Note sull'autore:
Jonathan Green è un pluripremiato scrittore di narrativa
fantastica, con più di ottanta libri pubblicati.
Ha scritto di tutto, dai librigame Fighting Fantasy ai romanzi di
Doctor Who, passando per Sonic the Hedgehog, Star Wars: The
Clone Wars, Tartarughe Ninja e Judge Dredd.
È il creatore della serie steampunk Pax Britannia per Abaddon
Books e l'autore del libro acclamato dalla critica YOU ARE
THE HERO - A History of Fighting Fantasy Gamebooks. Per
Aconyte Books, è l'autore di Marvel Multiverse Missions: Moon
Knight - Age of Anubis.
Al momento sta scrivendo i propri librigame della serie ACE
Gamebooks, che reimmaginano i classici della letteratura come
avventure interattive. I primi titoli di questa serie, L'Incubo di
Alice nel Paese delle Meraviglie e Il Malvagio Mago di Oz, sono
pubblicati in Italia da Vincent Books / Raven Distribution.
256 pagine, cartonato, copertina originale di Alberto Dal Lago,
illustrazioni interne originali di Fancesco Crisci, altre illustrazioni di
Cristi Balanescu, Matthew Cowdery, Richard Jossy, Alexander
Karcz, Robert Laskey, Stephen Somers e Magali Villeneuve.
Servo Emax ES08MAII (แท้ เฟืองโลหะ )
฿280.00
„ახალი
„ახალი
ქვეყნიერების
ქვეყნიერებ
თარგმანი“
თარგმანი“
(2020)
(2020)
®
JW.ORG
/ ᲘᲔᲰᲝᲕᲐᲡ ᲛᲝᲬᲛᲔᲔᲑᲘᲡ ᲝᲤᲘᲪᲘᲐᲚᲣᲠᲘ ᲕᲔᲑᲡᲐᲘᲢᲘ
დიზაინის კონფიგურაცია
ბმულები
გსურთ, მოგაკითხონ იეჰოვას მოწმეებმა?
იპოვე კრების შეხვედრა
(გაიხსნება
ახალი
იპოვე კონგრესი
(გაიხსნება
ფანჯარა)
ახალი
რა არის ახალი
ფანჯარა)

□ □ □

*Activity*
Leaving every word in place, retype all of the listing.

*Solution for this exercise*
Note sull'autore:
Jonathan Green è un pluripremiato scrittore di narrativa
fantastica, con più di ottanta libri pubblicati.
Ha scritto di tutto, dai librigame Fighting Fantasy ai romanzi di
Doctor Who, passando per Sonic the Hedgehog, Star Wars: The
Clone Wars, Tartarughe Ninja e Judge Dredd.
È il creatore della serie steampunk Pax Britannia per Abaddon
Books e l'autore del libro acclamato dalla critica YOU ARE
THE HERO - A History of Fighting Fantasy Gamebooks. Per
Aconyte Books, è l'autore di Marvel Multiverse Missions: Moon
Knight - Age of Anubis.
Al momento sta scrivendo i propri librigame della serie ACE
Gamebooks, che reimmaginano i classici della letteratura come
avventure interattive. I primi titoli di questa serie, L'Incubo di
Alice nel Paese delle Meraviglie e Il Malvagio Mago di Oz, sono
pubblicati in Italia da Vincent Books / Raven Distribution.
256 pagine, cartonato, copertina originale di Alberto Dal Lago,
illustrazioni interne originali di Fancesco Crisci, altre illustrazioni di
Cristi Balanescu, Matthew Cowdery, Richard Jossy, Alexander
Karcz, Robert Laskey, Stephen Somers e Magali Villeneuve.
Servo Emax ES08MAII (แท้ เฟืองโลหะ )
฿280.00
„ახალი
„ახალი
ქვეყნიერების
ქვეყნიერებ
თარგმანი“
თარგმანი“
(2020)
(2020)
®
JW.ORG
/ ᲘᲔᲰᲝᲕᲐᲡ ᲛᲝᲬᲛᲔᲔᲑᲘᲡ ᲝᲤᲘᲪᲘᲐᲚᲣᲠᲘ ᲕᲔᲑᲡᲐᲘᲢᲘ
დიზაინის კონფიგურაცია
ბმულები
გსურთ, მოგაკითხონ იეჰოვას მოწმეებმა?
იპოვე კრების შეხვედრა
(გაიხსნება
ახალი
იპოვე კონგრესი
(გაიხსნება
ფანჯარა)
ახალი
რა არის ახალი
ფანჯარა)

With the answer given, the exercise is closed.